Still, of all Abel's layered, imperfect, hypocritical-in-their-own-ways characters, it’s Rebecca who perhaps has the farthest to fall. “Disillusionment was her true inheritance,” she thinks. “The very opposite of the buoyant idealism she’d pretended was passed down like an heirloom... The despair had been tempered by a golden aura of self-importance: nobody will come to the rally, but still we go; nobody will cover the rally, so we write about it; nobody will publish our point of view, so we’ll start a newspaper, which nobody will read but us,” — pinpointing the often insular nature of activist life: the preaching to the already-converted, engaging primarily with those who reinforce one’s own point of view, often unknowingly.

Rebecca's experience might be considered compassion fatigue — the fallout of caring too deeply about a world that does not care in return. It might just be the natural progression of growing up — there is, after all, an uncomfortable privilege to protest: those who suffer the greatest injustice often can’t afford, financially and otherwise, to spend their days marching in the street. There are bills to pay, families to care for, prison sentences to serve. (As my mother once chastened me, when I spent my days Occupying Wall Street: “stop sitting on your ass in a park and get a job.”) Rebecca's fall from idealism is, nonetheless, devastatingly relatable. No matter how many times the world tosses optimism back in our face, there's a clobbering hope that even if we can't cling to our optimism, someone out there will continue to fight the good fight; continue to cling to theirs.

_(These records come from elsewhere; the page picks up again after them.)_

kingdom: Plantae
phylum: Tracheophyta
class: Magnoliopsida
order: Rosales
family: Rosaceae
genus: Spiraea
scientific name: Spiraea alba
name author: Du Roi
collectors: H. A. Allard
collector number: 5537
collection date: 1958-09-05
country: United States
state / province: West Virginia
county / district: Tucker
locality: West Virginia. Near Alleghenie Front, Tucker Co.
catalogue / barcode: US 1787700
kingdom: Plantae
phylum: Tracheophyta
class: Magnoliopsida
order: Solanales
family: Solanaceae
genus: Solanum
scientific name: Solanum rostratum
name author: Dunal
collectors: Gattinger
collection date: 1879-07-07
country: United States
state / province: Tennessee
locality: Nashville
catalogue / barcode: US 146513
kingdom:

"Rebecca's experience might be considered compassion fatigue — the fallout of caring too deeply about a world that does not care in return. It might just be the natural progression of growing up — there is, after all, an uncomfortable privilege to protest."

Which is why Rebecca's return to optimism — albeit a little less rose-colored, a little more hard-won, and (hopefully) a little more resilient — will leave readers with something to hope for. Home for the winter holidays from her second year at Berkeley, Rebecca, in a sudden moment of surprising faith, finds herself standing in a protest outside the Federal Building, just as the Gulf War is heating up. “We’re going in, taking over the building,” an activist, dressed all in black, says to her. “Are you up for it?” he asks, reaching for her hand. Though we don't see her follow him, readers can safely assume Rebecca does. Because even in the face of unthinkable darkness, we can’t help but lean into the light.